__MATERIAL FOR THIS EXERCISE__
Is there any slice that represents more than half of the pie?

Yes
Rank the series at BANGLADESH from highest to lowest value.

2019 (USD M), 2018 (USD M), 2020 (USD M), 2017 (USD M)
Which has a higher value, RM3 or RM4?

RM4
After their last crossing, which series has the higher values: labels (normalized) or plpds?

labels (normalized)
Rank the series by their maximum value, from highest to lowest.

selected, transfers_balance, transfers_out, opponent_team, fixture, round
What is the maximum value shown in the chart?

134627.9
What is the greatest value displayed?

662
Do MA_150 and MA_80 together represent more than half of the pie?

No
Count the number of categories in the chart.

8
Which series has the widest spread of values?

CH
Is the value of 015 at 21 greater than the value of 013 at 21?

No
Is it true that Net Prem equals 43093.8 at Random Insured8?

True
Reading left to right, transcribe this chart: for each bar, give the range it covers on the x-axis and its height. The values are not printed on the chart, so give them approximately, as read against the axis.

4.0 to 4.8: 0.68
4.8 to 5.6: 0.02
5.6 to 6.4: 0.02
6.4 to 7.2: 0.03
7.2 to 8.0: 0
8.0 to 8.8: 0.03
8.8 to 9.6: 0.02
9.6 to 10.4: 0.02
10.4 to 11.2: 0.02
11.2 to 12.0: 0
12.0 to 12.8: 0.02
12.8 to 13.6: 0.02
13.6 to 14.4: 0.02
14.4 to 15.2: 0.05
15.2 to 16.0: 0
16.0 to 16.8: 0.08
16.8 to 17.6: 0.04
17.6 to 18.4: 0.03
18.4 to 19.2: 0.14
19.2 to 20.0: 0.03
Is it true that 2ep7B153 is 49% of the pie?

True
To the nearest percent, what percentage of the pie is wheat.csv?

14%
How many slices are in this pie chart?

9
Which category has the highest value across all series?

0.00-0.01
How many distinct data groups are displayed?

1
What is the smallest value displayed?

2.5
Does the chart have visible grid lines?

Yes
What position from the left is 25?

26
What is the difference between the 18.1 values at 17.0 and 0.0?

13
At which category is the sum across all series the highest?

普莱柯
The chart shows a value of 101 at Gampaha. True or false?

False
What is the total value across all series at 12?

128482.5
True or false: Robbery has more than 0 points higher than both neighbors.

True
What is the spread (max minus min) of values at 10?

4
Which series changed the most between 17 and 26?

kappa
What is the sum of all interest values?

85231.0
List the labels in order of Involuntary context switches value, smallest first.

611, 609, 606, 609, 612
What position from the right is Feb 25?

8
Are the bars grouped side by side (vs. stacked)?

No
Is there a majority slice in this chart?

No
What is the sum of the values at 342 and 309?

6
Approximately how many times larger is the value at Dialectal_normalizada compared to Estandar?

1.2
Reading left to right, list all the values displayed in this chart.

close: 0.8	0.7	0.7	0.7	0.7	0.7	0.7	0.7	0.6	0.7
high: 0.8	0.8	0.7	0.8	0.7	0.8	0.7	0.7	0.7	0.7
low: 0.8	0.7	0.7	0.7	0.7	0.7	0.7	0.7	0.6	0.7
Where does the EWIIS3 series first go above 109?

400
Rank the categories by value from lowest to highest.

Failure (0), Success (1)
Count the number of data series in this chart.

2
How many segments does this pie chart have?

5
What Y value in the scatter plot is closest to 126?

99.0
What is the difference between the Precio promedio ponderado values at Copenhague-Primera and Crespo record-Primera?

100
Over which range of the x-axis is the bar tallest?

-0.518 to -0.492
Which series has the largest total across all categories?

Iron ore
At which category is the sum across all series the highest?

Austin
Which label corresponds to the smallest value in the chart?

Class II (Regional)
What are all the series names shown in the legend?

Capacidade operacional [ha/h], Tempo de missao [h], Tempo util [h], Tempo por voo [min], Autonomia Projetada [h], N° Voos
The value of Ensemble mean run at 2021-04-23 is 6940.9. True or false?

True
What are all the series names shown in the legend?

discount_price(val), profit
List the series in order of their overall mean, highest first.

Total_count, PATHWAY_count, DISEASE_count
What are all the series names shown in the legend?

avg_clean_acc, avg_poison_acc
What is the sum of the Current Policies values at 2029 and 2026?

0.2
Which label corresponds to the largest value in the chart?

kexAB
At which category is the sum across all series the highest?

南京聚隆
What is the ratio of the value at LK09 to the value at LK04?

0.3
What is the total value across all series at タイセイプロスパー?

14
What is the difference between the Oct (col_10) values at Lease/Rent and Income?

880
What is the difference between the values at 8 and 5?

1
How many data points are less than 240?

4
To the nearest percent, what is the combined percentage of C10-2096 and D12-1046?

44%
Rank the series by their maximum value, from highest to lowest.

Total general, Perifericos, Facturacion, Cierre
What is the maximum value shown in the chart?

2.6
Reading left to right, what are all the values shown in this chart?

__TASK OBJECTIVE__
Copy all of the data above, line for line, with no changes.

__EXERCISE SOLUTION__
Is there any slice that represents more than half of the pie?

Yes
Rank the series at BANGLADESH from highest to lowest value.

2019 (USD M), 2018 (USD M), 2020 (USD M), 2017 (USD M)
Which has a higher value, RM3 or RM4?

RM4
After their last crossing, which series has the higher values: labels (normalized) or plpds?

labels (normalized)
Rank the series by their maximum value, from highest to lowest.

selected, transfers_balance, transfers_out, opponent_team, fixture, round
What is the maximum value shown in the chart?

134627.9
What is the greatest value displayed?

662
Do MA_150 and MA_80 together represent more than half of the pie?

No
Count the number of categories in the chart.

8
Which series has the widest spread of values?

CH
Is the value of 015 at 21 greater than the value of 013 at 21?

No
Is it true that Net Prem equals 43093.8 at Random Insured8?

True
Reading left to right, transcribe this chart: for each bar, give the range it covers on the x-axis and its height. The values are not printed on the chart, so give them approximately, as read against the axis.

4.0 to 4.8: 0.68
4.8 to 5.6: 0.02
5.6 to 6.4: 0.02
6.4 to 7.2: 0.03
7.2 to 8.0: 0
8.0 to 8.8: 0.03
8.8 to 9.6: 0.02
9.6 to 10.4: 0.02
10.4 to 11.2: 0.02
11.2 to 12.0: 0
12.0 to 12.8: 0.02
12.8 to 13.6: 0.02
13.6 to 14.4: 0.02
14.4 to 15.2: 0.05
15.2 to 16.0: 0
16.0 to 16.8: 0.08
16.8 to 17.6: 0.04
17.6 to 18.4: 0.03
18.4 to 19.2: 0.14
19.2 to 20.0: 0.03
Is it true that 2ep7B153 is 49% of the pie?

True
To the nearest percent, what percentage of the pie is wheat.csv?

14%
How many slices are in this pie chart?

9
Which category has the highest value across all series?

0.00-0.01
How many distinct data groups are displayed?

1
What is the smallest value displayed?

2.5
Does the chart have visible grid lines?

Yes
What position from the left is 25?

26
What is the difference between the 18.1 values at 17.0 and 0.0?

13
At which category is the sum across all series the highest?

普莱柯
The chart shows a value of 101 at Gampaha. True or false?

False
What is the total value across all series at 12?

128482.5
True or false: Robbery has more than 0 points higher than both neighbors.

True
What is the spread (max minus min) of values at 10?

4
Which series changed the most between 17 and 26?

kappa
What is the sum of all interest values?

85231.0
List the labels in order of Involuntary context switches value, smallest first.

611, 609, 606, 609, 612
What position from the right is Feb 25?

8
Are the bars grouped side by side (vs. stacked)?

No
Is there a majority slice in this chart?

No
What is the sum of the values at 342 and 309?

6
Approximately how many times larger is the value at Dialectal_normalizada compared to Estandar?

1.2
Reading left to right, list all the values displayed in this chart.

close: 0.8	0.7	0.7	0.7	0.7	0.7	0.7	0.7	0.6	0.7
high: 0.8	0.8	0.7	0.8	0.7	0.8	0.7	0.7	0.7	0.7
low: 0.8	0.7	0.7	0.7	0.7	0.7	0.7	0.7	0.6	0.7
Where does the EWIIS3 series first go above 109?

400
Rank the categories by value from lowest to highest.

Failure (0), Success (1)
Count the number of data series in this chart.

2
How many segments does this pie chart have?

5
What Y value in the scatter plot is closest to 126?

99.0
What is the difference between the Precio promedio ponderado values at Copenhague-Primera and Crespo record-Primera?

100
Over which range of the x-axis is the bar tallest?

-0.518 to -0.492
Which series has the largest total across all categories?

Iron ore
At which category is the sum across all series the highest?

Austin
Which label corresponds to the smallest value in the chart?

Class II (Regional)
What are all the series names shown in the legend?

Capacidade operacional [ha/h], Tempo de missao [h], Tempo util [h], Tempo por voo [min], Autonomia Projetada [h], N° Voos
The value of Ensemble mean run at 2021-04-23 is 6940.9. True or false?

True
What are all the series names shown in the legend?

discount_price(val), profit
List the series in order of their overall mean, highest first.

Total_count, PATHWAY_count, DISEASE_count
What are all the series names shown in the legend?

avg_clean_acc, avg_poison_acc
What is the sum of the Current Policies values at 2029 and 2026?

0.2
Which label corresponds to the largest value in the chart?

kexAB
At which category is the sum across all series the highest?

南京聚隆
What is the ratio of the value at LK09 to the value at LK04?

0.3
What is the total value across all series at タイセイプロスパー?

14
What is the difference between the Oct (col_10) values at Lease/Rent and Income?

880
What is the difference between the values at 8 and 5?

1
How many data points are less than 240?

4
To the nearest percent, what is the combined percentage of C10-2096 and D12-1046?

44%
Rank the series by their maximum value, from highest to lowest.

Total general, Perifericos, Facturacion, Cierre
What is the maximum value shown in the chart?

2.6
Reading left to right, what are all the values shown in this chart?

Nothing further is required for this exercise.